Texte de l'exercice:
★ ★ ★
Les politiques face à « la malédiction de la finance »
Il y a un an, le magazine économique états-unien Forbes, publiait un article intitulé : la prochaine crise financière se prépare.On peut y lire ceci : « L’important taux d’endettement public et privé au niveau mondial est identifié comme un risque pouvant déclencher la prochaine crise financière. En effet, l’Institute of International Finance a publié une analyse qui estime la dette globale mondiale à 217 000 milliards de dollars, atteignant ainsi plus de 325% du PIB mondial. Dix ans auparavant celle-ci s’élevait à 276% du PIB » (1).
Ainsi, sur ce point précis, la situation s’est aggravée par rapport à la précédente crise financière. L‘emballement pour des produits financiers sophistiqués ne s’est pas modéré malgré les objurgations des politiques et les quelques mea culpa de dirigeants de banque.
★ ★ ★
À propos de la tâche:
Répondez aux questions suivantes à partir du texte sur la malédiction de la finance.
(a) D'après l'analyse de l'Institute of International Finance, à combien s'élève la dette globale mondiale ?
(b) Quelle part du PIB mondial cette dette représentait-elle dix ans auparavant ?
(c) Qu'est-ce qui ne s'est pas modéré malgré les objurgations des politiques ?
★ ★ ★
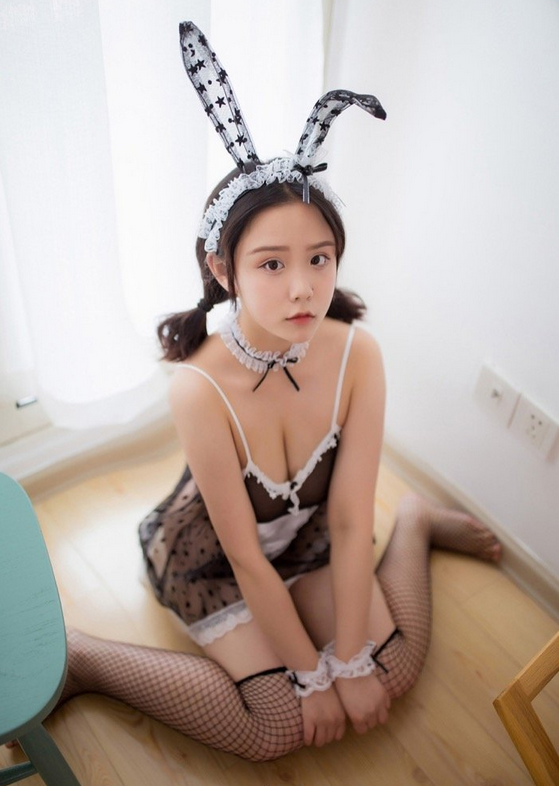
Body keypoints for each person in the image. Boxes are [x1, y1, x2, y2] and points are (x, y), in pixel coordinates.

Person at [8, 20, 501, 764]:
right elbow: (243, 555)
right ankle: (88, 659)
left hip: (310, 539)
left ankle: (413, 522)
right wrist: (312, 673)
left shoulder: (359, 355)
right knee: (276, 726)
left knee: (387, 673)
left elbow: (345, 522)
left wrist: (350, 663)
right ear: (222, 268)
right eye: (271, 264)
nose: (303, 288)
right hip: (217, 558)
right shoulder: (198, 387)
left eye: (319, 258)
★ ★ ★
Espace de réponse:
(a) Elle s'élève à 217 000 milliards de dollars, soit plus de 325 % du PIB mondial.
(b) Elle représentait 276 % du PIB mondial.
(c) L'emballement pour des produits financiers sophistiqués ne s'est pas modéré.